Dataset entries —
==*==
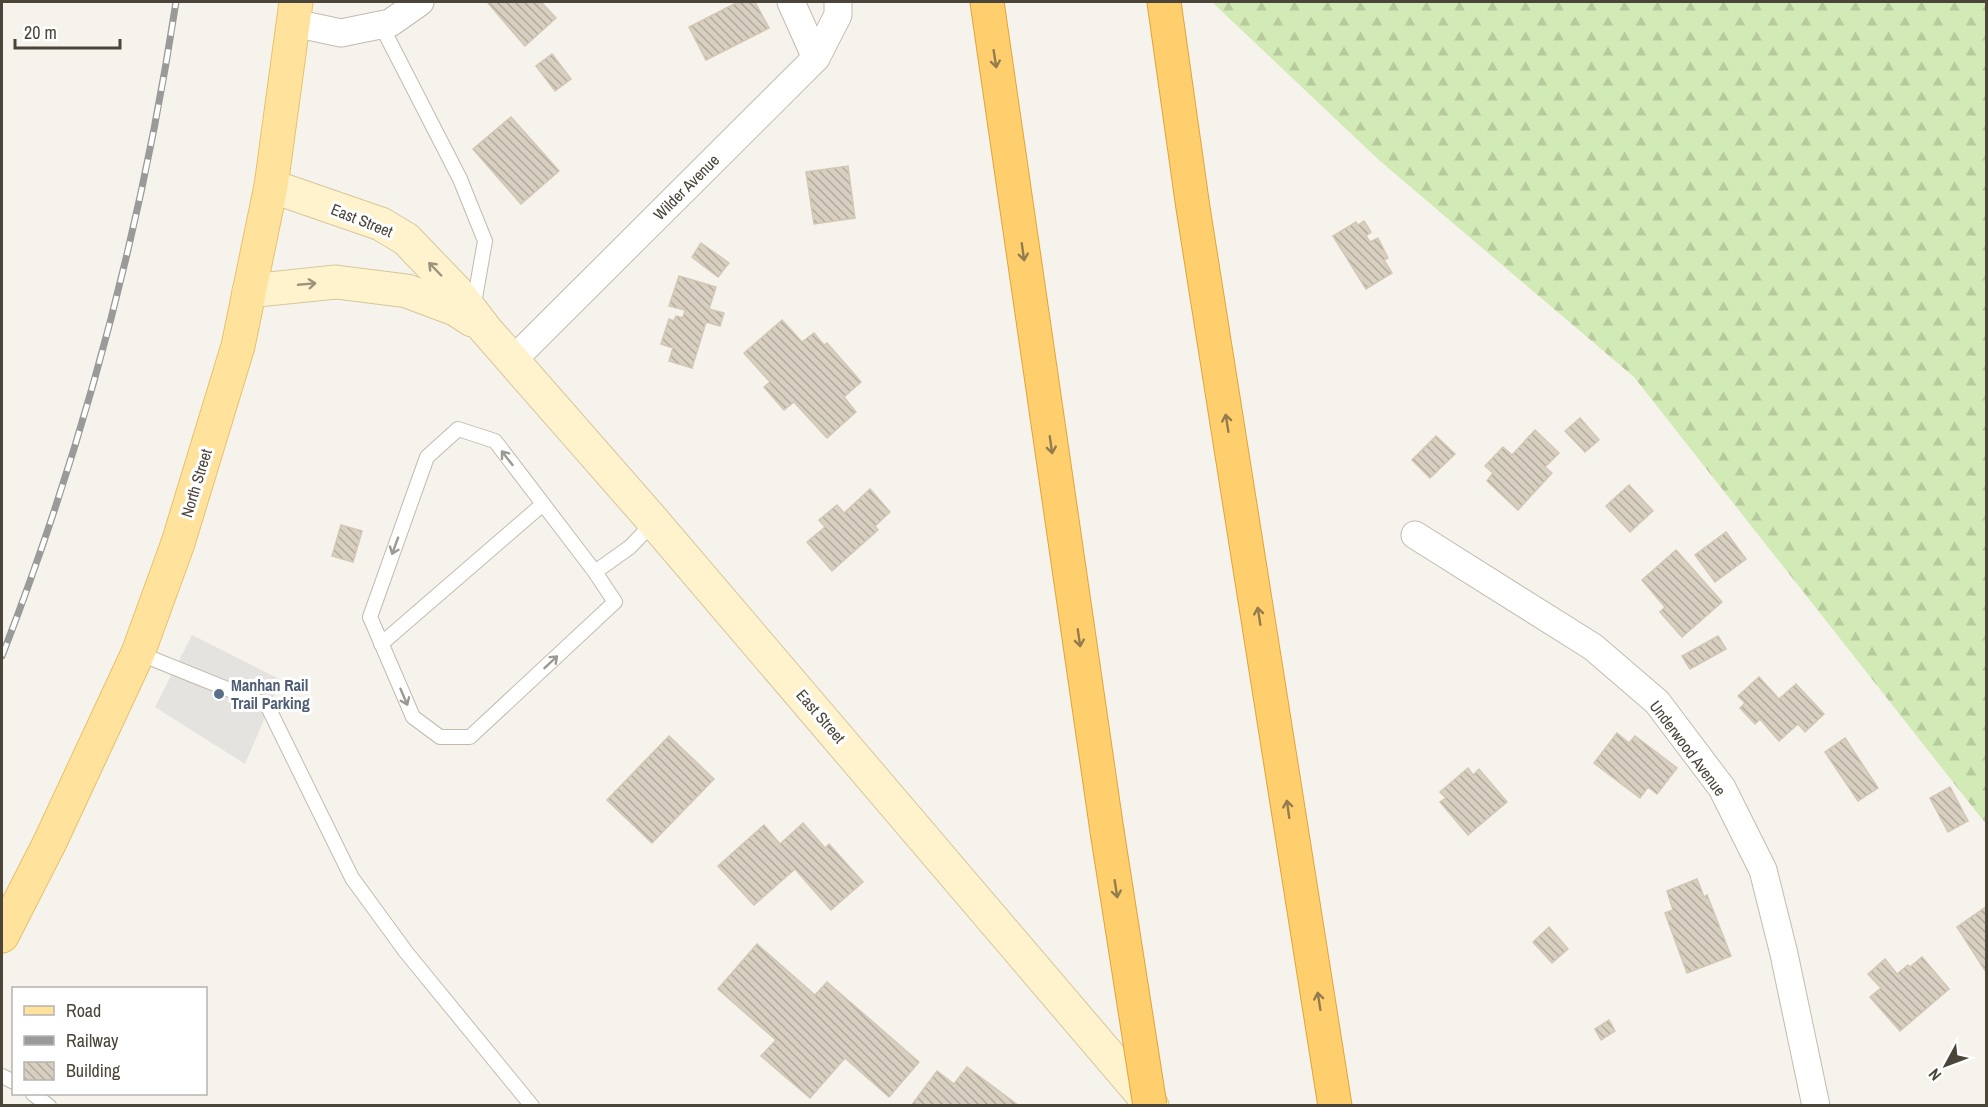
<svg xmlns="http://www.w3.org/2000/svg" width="1988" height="1107" viewBox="0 0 1988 1107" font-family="'Archivo Narrow',sans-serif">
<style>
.forest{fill:url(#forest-firs)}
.parking{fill:#e5e3e0}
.building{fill:url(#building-back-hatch);stroke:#d3c7b4;stroke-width:1.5}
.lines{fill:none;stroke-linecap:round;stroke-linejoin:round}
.service-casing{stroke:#c2bbae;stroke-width:16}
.minor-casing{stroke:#c2bbae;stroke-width:29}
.secondary-casing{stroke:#d6c79b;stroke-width:35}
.primary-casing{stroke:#e6c16a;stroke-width:35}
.motorway-casing{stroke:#e0a43c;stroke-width:35}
.service{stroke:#fff;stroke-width:14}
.minor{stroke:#fff;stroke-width:27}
.secondary{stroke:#fff3cd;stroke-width:33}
.primary{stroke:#ffe39c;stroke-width:33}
.motorway{stroke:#ffcf6e;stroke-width:33}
.rail-casing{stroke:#9a9a9a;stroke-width:7}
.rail{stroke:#fff;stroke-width:4.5;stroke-dasharray:14;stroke-linecap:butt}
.motorway-bridge-casing{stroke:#e0a43c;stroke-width:35;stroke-linecap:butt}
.motorway-bridge{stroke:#ffcf6e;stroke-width:33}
.oneway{stroke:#937c4e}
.oneway2{stroke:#9c937c}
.oneway3{stroke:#9c9892}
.service-dot{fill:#5c6f8a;stroke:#fff;stroke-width:2}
.labels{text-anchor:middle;stroke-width:6;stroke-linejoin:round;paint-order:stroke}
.street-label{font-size:16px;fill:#4b4439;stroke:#fff}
.service-label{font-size:16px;font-weight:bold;fill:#4e5e75;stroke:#fff;text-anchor:start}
</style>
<defs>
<pattern id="forest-firs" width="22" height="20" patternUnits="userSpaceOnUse" patternTransform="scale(1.5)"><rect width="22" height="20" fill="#d2eab5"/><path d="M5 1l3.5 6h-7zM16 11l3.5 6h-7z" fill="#b6ca9c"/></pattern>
<pattern id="building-back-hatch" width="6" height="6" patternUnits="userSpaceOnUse" patternTransform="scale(1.5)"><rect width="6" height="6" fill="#d8cfc1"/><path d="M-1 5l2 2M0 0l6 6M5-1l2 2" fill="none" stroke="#b1aa9e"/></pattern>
</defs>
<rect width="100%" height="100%" fill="#f6f3ec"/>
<!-- forest -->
<polygon class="forest" points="1213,2 1986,2 1986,824 1634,377 1380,161 1214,4"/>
<!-- parking -->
<polygon class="parking" points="192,635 281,680 245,764 155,707"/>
<!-- building -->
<g class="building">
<polygon points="490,2 541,2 556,18 525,46 488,3"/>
<polygon points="738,2 755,2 769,28 706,60 689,27"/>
<polygon points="552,54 571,79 555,91 536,66"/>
<polygon points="511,117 559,171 521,204 473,149"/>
<polygon points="848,166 855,218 814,224 806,172"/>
<polygon points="1364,221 1371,232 1366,236 1370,242 1378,238 1388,258 1384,260 1392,273 1366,289 1333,236 1356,222 1358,225"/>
<polygon points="701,243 729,263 718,277 692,257"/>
<polygon points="679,276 716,287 709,309 724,313 720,326 706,322 692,368 669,361 673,348 661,344 669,319 674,321 676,316 683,318 685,310 669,306"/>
<polygon points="782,320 802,342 814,333 824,345 827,343 861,382 844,397 856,412 827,438 794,402 784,410 764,387 770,382 744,353"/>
<polygon points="1580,418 1599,440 1585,452 1565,431"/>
<polygon points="1535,430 1559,453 1545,467 1552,473 1518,510 1487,481 1493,473 1485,466 1503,447 1512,455"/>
<polygon points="1436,436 1455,454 1430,478 1412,460"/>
<polygon points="1629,485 1653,511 1630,532 1606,506"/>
<polygon points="870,489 890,512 875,526 878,530 832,571 807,542 825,527 819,520 837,505 844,513"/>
<polygon points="341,525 362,531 353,562 332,556"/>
<polygon points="1726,532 1746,559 1715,582 1695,555"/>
<polygon points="1676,550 1722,602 1682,637 1660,612 1665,607 1642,580"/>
<polygon points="1718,636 1726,649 1690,669 1682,656"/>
<polygon points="1759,677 1779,699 1796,684 1824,714 1805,732 1798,724 1779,741 1760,719 1755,724 1740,708 1745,703 1738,696"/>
<polygon points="1617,733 1629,743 1635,736 1677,768 1657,794 1648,787 1640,798 1594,763"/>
<polygon points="669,736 714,779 652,843 607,800"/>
<polygon points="1845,738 1878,788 1858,801 1825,752"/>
<polygon points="1468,768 1473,775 1479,769 1507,802 1468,835 1440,802 1446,798 1440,792"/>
<polygon points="1950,787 1968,821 1948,832 1930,798"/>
<polygon points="803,823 825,848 829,844 863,882 831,910 795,869 754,905 718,866 764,825 780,844"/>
<polygon points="1697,879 1704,897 1707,895 1731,956 1687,973 1665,913 1673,910 1667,891"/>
<polygon points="1986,907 1986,972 1957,927"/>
<polygon points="1549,927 1568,949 1552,963 1533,942"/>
<polygon points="757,944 815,995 827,982 919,1062 889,1097 845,1058 810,1098 761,1056 776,1040 718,989"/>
<polygon points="1922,957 1949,989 1900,1031 1870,997 1881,988 1868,974 1885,959 1897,974 1908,965 1910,967"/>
<polygon points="1609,1020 1615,1031 1601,1040 1595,1029"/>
<polygon points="967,1067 1019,1106 911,1106 937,1071 954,1084"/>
</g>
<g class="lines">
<defs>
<g id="service">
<polyline points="381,25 460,179 485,241 473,309"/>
<polyline points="595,572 615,602 470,737 440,737 413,717 370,617 427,457 458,429 495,441 595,572 630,547 654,522"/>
<polyline points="381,644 543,504"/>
<polyline points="138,653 267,705 352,878 406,952 532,1106"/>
<polyline points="2,1076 14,1082"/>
<polyline points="33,1094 49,1106"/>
</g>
<g id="minor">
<polyline points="791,2 816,58"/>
<polyline points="294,23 341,33 390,23 420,2"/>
<polyline points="513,360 816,58 838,15 838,2"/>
<polyline points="1415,535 1593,647 1657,702 1722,788 1763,870 1784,954 1816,1106"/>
</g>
<g id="secondary">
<polyline points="271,186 381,224 406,239 456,291 486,330 648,515 1152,1106"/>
<polyline points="249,291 336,282 407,291 455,309 472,320"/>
</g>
<polyline id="primary" points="2,936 50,842 138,653 178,543 238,346 271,186 296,2"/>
<g id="motorway">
<polyline points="987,2 1107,831"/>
<polyline points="1164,2 1193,208 1335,1106"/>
</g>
</defs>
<!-- service casing -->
<use href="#service" class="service-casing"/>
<!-- minor casing -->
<use href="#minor" class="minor-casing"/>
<!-- secondary casing -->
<use href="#secondary" class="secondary-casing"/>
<!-- primary casing -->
<use href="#primary" class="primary-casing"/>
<!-- motorway casing -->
<use href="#motorway" class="motorway-casing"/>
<!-- service -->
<use href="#service" class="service"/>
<!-- minor -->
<use href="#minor" class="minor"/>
<!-- secondary -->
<use href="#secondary" class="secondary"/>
<!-- primary -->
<use href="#primary" class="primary"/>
<!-- motorway -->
<use href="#motorway" class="motorway"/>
<defs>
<path id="rail" d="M2,656C84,445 142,225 176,2"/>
</defs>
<!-- rail casing -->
<use href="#rail" class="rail-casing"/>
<!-- rail -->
<use href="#rail" class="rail"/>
<defs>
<polyline id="motorway-bridge" points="1107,831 1150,1106"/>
</defs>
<!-- motorway-bridge casing -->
<use href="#motorway-bridge" class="motorway-bridge-casing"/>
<!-- motorway-bridge -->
<use href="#motorway-bridge" class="motorway-bridge"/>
</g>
<!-- one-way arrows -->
<defs><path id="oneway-shaft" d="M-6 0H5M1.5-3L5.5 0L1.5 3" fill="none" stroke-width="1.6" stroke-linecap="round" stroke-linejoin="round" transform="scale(1.5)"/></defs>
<g class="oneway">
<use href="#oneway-shaft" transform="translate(995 59) rotate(81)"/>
<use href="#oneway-shaft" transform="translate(1023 252) rotate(82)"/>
<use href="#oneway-shaft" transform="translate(1227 423) rotate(-99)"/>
<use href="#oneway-shaft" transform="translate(1051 445) rotate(82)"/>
<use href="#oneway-shaft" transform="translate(1259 616) rotate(-99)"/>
<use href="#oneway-shaft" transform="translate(1079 638) rotate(82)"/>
<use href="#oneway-shaft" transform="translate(1288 809) rotate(-98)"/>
<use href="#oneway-shaft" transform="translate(1116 889) rotate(81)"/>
<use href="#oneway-shaft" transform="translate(1319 1001) rotate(-99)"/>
</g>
<g class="oneway2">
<use href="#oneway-shaft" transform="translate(435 269) rotate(-134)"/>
<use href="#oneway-shaft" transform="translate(307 284) rotate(-5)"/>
</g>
<g class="oneway3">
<use href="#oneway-shaft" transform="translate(507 458) rotate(-128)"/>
<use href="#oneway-shaft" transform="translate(395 546) rotate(110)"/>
<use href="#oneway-shaft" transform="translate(551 662) rotate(-43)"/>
<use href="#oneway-shaft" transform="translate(404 697) rotate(67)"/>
</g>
<!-- markers -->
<circle class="service-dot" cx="219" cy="694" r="6"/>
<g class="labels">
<!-- street labels -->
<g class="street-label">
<text transform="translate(686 187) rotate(-45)" y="6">Wilder Avenue</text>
<text transform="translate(362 220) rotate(22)" y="6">East Street</text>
<text transform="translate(196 483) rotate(-73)" y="6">North Street</text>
<text transform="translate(821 716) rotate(49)" y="6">East Street</text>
<text transform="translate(1688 748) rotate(53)" y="6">Underwood Avenue</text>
</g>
<!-- service labels -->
<g class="service-label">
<text x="231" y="691">Manhan Rail<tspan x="231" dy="18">Trail Parking</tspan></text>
</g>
</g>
<!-- border -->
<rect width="1988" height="1107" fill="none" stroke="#4b4439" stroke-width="6"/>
<!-- legend -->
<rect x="12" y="987" width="195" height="108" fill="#ffffff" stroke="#b7b4b0" stroke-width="1.5"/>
<rect x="24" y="1006" width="30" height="9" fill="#ffe39c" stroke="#b7b4b0" stroke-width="1.5"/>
<text x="66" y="1017" font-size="18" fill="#4b4439">Road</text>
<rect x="24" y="1036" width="30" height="9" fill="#9a9a9a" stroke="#b7b4b0" stroke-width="1.5"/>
<text x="66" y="1047" font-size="18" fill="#4b4439">Railway</text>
<rect x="24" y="1062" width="30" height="18" fill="url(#building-back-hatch)" stroke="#b7b4b0" stroke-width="1.5"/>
<text x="66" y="1077" font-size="18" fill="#4b4439">Building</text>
<!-- north arrow -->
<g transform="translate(1946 1065) rotate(229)" stroke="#ffffff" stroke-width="4.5" paint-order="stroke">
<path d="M0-4.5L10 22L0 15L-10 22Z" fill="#4b4439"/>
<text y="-9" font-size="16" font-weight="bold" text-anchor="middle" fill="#4b4439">N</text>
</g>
<!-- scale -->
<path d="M15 39v9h105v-9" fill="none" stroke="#4b4439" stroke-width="3"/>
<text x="24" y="39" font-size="18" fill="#4b4439" stroke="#ffffff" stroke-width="4.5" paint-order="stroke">20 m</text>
</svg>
==*==
What is needed —
Each line of the entries above that includes the string "lines" should be copied out.

Task output —
.lines{fill:none;stroke-linecap:round;stroke-linejoin:round}
<g class="lines">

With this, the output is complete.